Green fields highlighted by sunrays through heavy clouds from Curbar Edge

New National Park pay and display locations to go live

This is an archived press release

Thursday 26 October 2023

The Peak District National Park Authority has confirmed that pay and display charges will soon apply at an additional 13 of its car park locations, with payment machines going live from the first week of November (2023).

The introduction of fees at the locations follows an earlier consultation on car parking charging undertaken in 2022, with officers stating they have deliberately chosen to avoid installing new systems until after regional recent half-term breaks.

Fees at the new sites will remain at 2023 rates already in place at other Authority car parks.

Regular visitors can also apply for a £40 annual permit making a weekly day visit less than 80p per stay across a year.

The addition of new locations means that 31 of the Authority’s 44 sites will now require a payment, with 13 still remaining free of charge. The Authority manages some 1,800 designated parking spaces across its portfolio in the Peak District, with almost all in rural areas.

Blue badge holders may continue to park in all locations with designated bays for free.

Those using the new pay and display sites will be able to pay via card or cash depending on the technical limitations at the location. A full list will be available on the National Park Authority’s website.

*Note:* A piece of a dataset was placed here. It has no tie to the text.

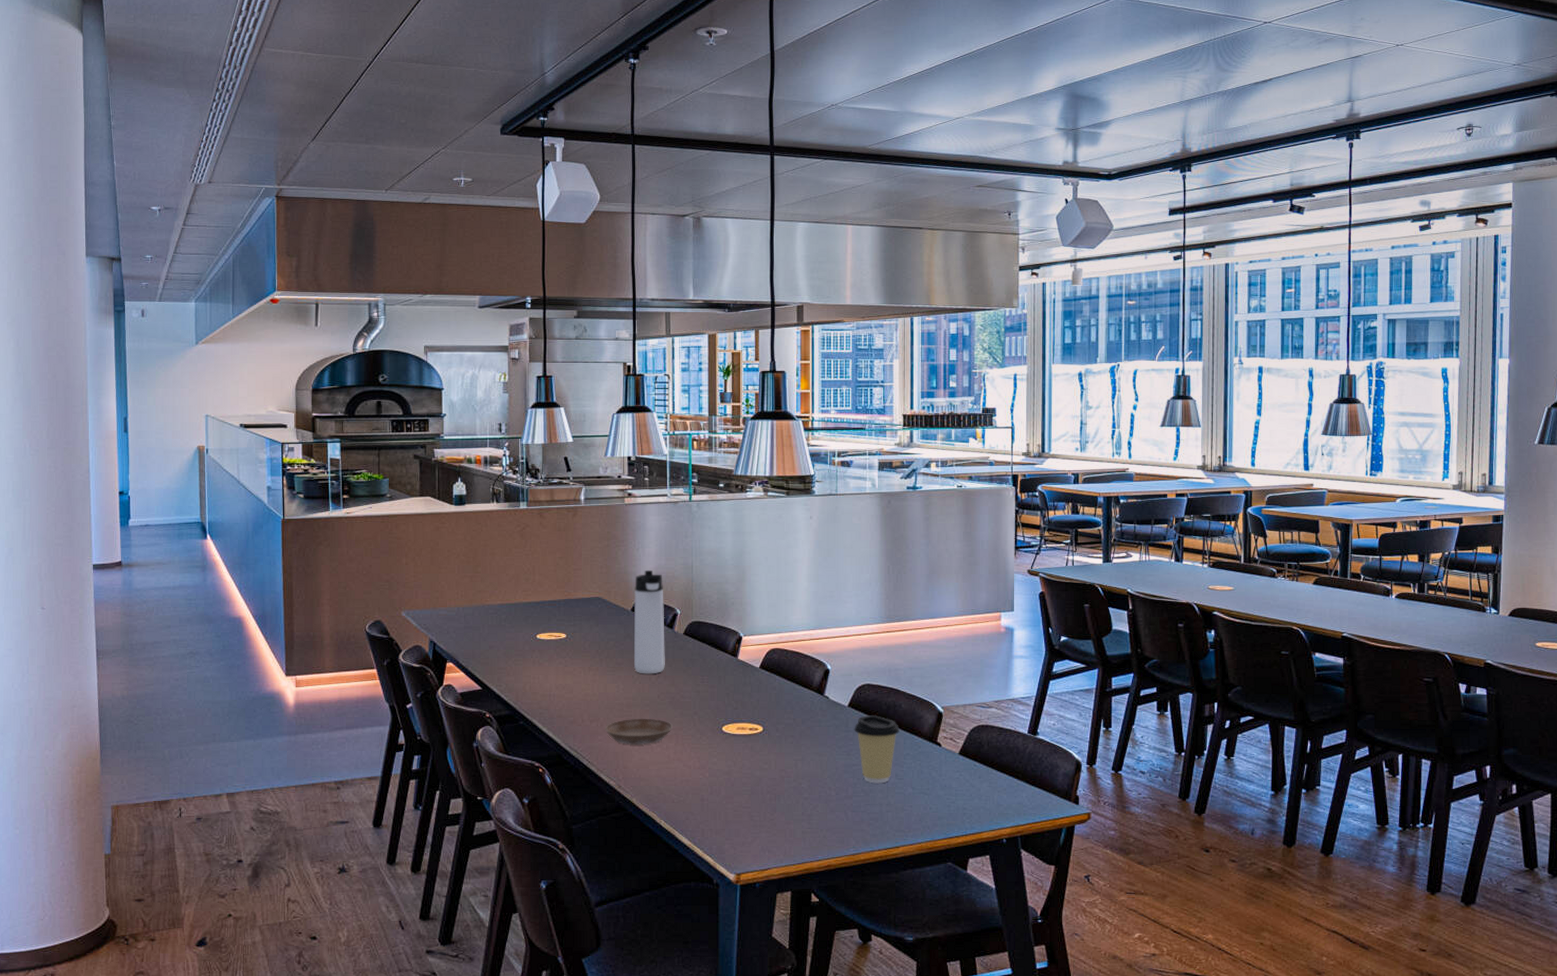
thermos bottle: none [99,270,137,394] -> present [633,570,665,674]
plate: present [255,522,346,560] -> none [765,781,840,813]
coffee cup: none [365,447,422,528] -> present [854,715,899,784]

In a consultation held during 2022, the Authority highlighted that their pay and display sites and fees remain in line with, or lower than other providers in the National Park. Annual permits for regular users also represent a substantial saving and are among some of the most competitively priced across national parks throughout the UK.

A spokesperson for the Peak District National Park Authority said: “We recognise everyone is still facing an ongoing cost of living challenge and every pound and penny in the pocket is valuable to those visiting the Peak District.

“Unfortunately, our own costs for maintaining car parks and providing free facilities at many of these locations such as public toilets and 35 miles of our all-user accessible trails are also bearing significant cost increases.

“This should also be seen in the context of a ‘real terms’ cut to our overall Authority budget of some 40% over the last decade, meaning we have much less resource to manage the same level of operations.

“Following the earlier consultation process, we’re pleased to continue to offer extremely affordable annual permits for those who visit the Peak District frequently, and our day fees remain competitive with other parking offerings in the region.”

The National Park Authority is one of a number of organisations who operate parking provision in the national park including county and district councils, charities and private landowners.

The Authority car park locations affected by the changes include: Minninglow, Thorpe Station, Narlows Lane, Hooks Carr, Upper Burbage, Dennis Knoll, Alstonefield, Blore Pastures, Milldale, Friden and Derwent Outlook.